Can you repeat every line of the entries below verbatim, leaving the pictures out of your answer?

(Element placement data)
^^^^^^^^^^^^^^^^

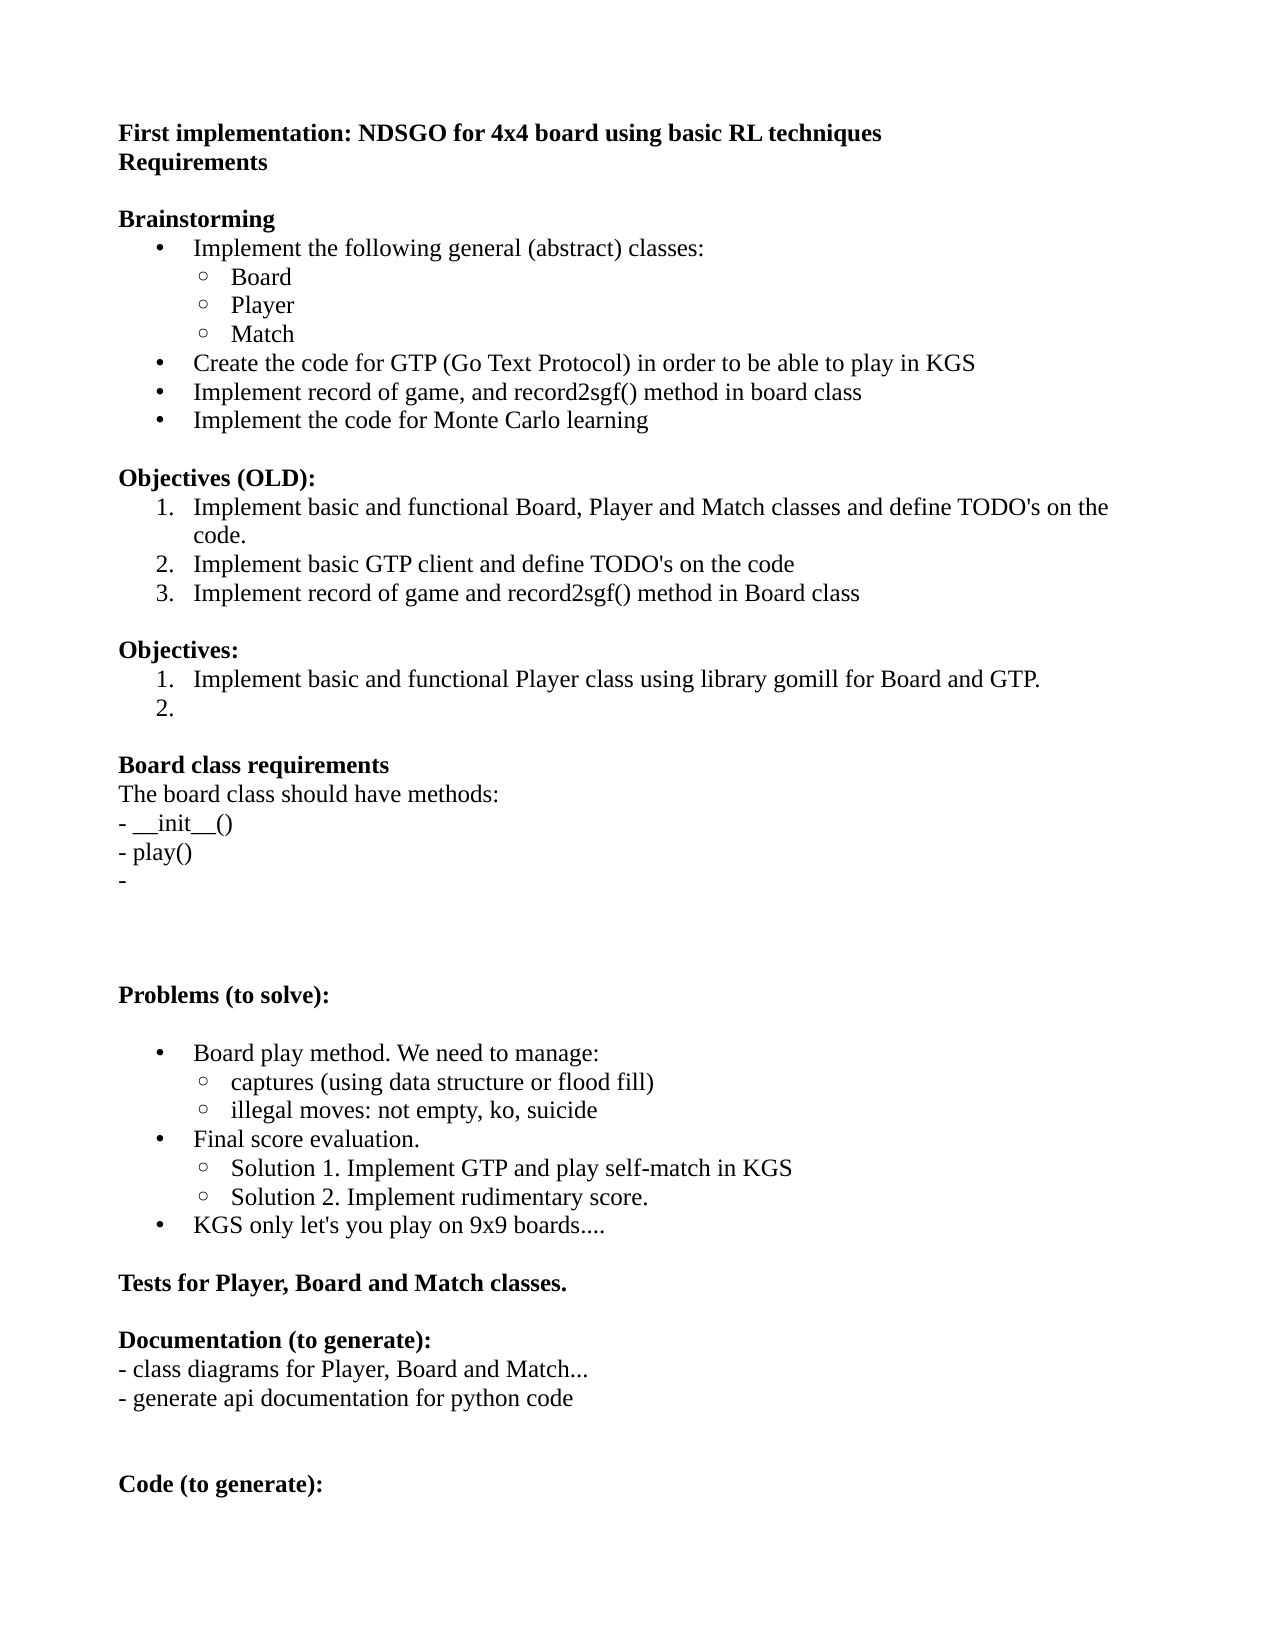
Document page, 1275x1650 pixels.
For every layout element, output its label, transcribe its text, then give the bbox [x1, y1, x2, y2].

text Problems (to solve): [118, 981, 1157, 1009]
list Create the code for GTP (Go Text Protocol) in order to be able to play in KGS [156, 348, 1157, 377]
list Solution 1. Implement GTP and play self-match in KGS [193, 1153, 1157, 1182]
list Player [193, 291, 1157, 319]
list illegal moves: not empty, ko, suicide [193, 1096, 1157, 1124]
list Final score evaluation. [156, 1124, 1157, 1153]
text - [118, 866, 1157, 894]
list KGS only let's you play on 9x9 boards.... [156, 1211, 1157, 1239]
list captures (using data structure or flood fill) [193, 1067, 1157, 1096]
text Requirements [118, 147, 1157, 176]
list Implement record of game and record2sgf() method in Board class [156, 578, 1157, 607]
text Code (to generate): [118, 1469, 1157, 1498]
text The board class should have methods: [118, 779, 1157, 808]
list Board [193, 262, 1157, 291]
text - __init__() [118, 808, 1157, 837]
text Tests for Player, Board and Match classes. [118, 1268, 1157, 1297]
list Implement the following general (abstract) classes: [156, 233, 1157, 262]
list Solution 2. Implement rudimentary score. [193, 1182, 1157, 1211]
text - generate api documentation for python code [118, 1383, 1157, 1412]
list Implement the code for Monte Carlo learning [156, 406, 1157, 434]
text First implementation: NDSGO for 4x4 board using basic RL techniques [118, 118, 1157, 147]
list Match [193, 319, 1157, 348]
list Implement record of game, and record2sgf() method in board class [156, 377, 1157, 406]
text - class diagrams for Player, Board and Match... [118, 1354, 1157, 1383]
text Brainstorming [118, 204, 1157, 233]
text Board class requirements [118, 751, 1157, 779]
list Implement basic GTP client and define TODO's on the code [156, 549, 1157, 578]
text Documentation (to generate): [118, 1326, 1157, 1354]
list Board play method. We need to manage: [156, 1038, 1157, 1067]
list Implement basic and functional Board, Player and Match classes and define TODO's on the code. [156, 492, 1157, 549]
text Objectives: [118, 636, 1157, 664]
text Objectives (OLD): [118, 463, 1157, 492]
text - play() [118, 837, 1157, 866]
list Implement basic and functional Player class using library gomill for Board and GTP. [156, 664, 1157, 693]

^^^^^^^^^^^^^^^^

#### [OUTPUT OF THE TASK]
Document page, 1275x1650 pixels.
For every layout element, output its label, transcribe its text, then give the bbox [x1, y1, x2, y2].

text Problems (to solve): [118, 981, 1157, 1009]
list Create the code for GTP (Go Text Protocol) in order to be able to play in KGS [156, 348, 1157, 377]
list Solution 1. Implement GTP and play self-match in KGS [193, 1153, 1157, 1182]
list Player [193, 291, 1157, 319]
list illegal moves: not empty, ko, suicide [193, 1096, 1157, 1124]
list Final score evaluation. [156, 1124, 1157, 1153]
text - [118, 866, 1157, 894]
list KGS only let's you play on 9x9 boards.... [156, 1211, 1157, 1239]
list captures (using data structure or flood fill) [193, 1067, 1157, 1096]
text Requirements [118, 147, 1157, 176]
list Implement record of game and record2sgf() method in Board class [156, 578, 1157, 607]
text Code (to generate): [118, 1469, 1157, 1498]
text The board class should have methods: [118, 779, 1157, 808]
list Board [193, 262, 1157, 291]
text - __init__() [118, 808, 1157, 837]
text Tests for Player, Board and Match classes. [118, 1268, 1157, 1297]
list Implement the following general (abstract) classes: [156, 233, 1157, 262]
list Solution 2. Implement rudimentary score. [193, 1182, 1157, 1211]
text - generate api documentation for python code [118, 1383, 1157, 1412]
list Implement the code for Monte Carlo learning [156, 406, 1157, 434]
text First implementation: NDSGO for 4x4 board using basic RL techniques [118, 118, 1157, 147]
list Match [193, 319, 1157, 348]
list Implement record of game, and record2sgf() method in board class [156, 377, 1157, 406]
text - class diagrams for Player, Board and Match... [118, 1354, 1157, 1383]
text Brainstorming [118, 204, 1157, 233]
text Board class requirements [118, 751, 1157, 779]
list Implement basic GTP client and define TODO's on the code [156, 549, 1157, 578]
text Documentation (to generate): [118, 1326, 1157, 1354]
list Board play method. We need to manage: [156, 1038, 1157, 1067]
list Implement basic and functional Board, Player and Match classes and define TODO's on the code. [156, 492, 1157, 549]
text Objectives: [118, 636, 1157, 664]
text Objectives (OLD): [118, 463, 1157, 492]
text - play() [118, 837, 1157, 866]
list Implement basic and functional Player class using library gomill for Board and GTP. [156, 664, 1157, 693]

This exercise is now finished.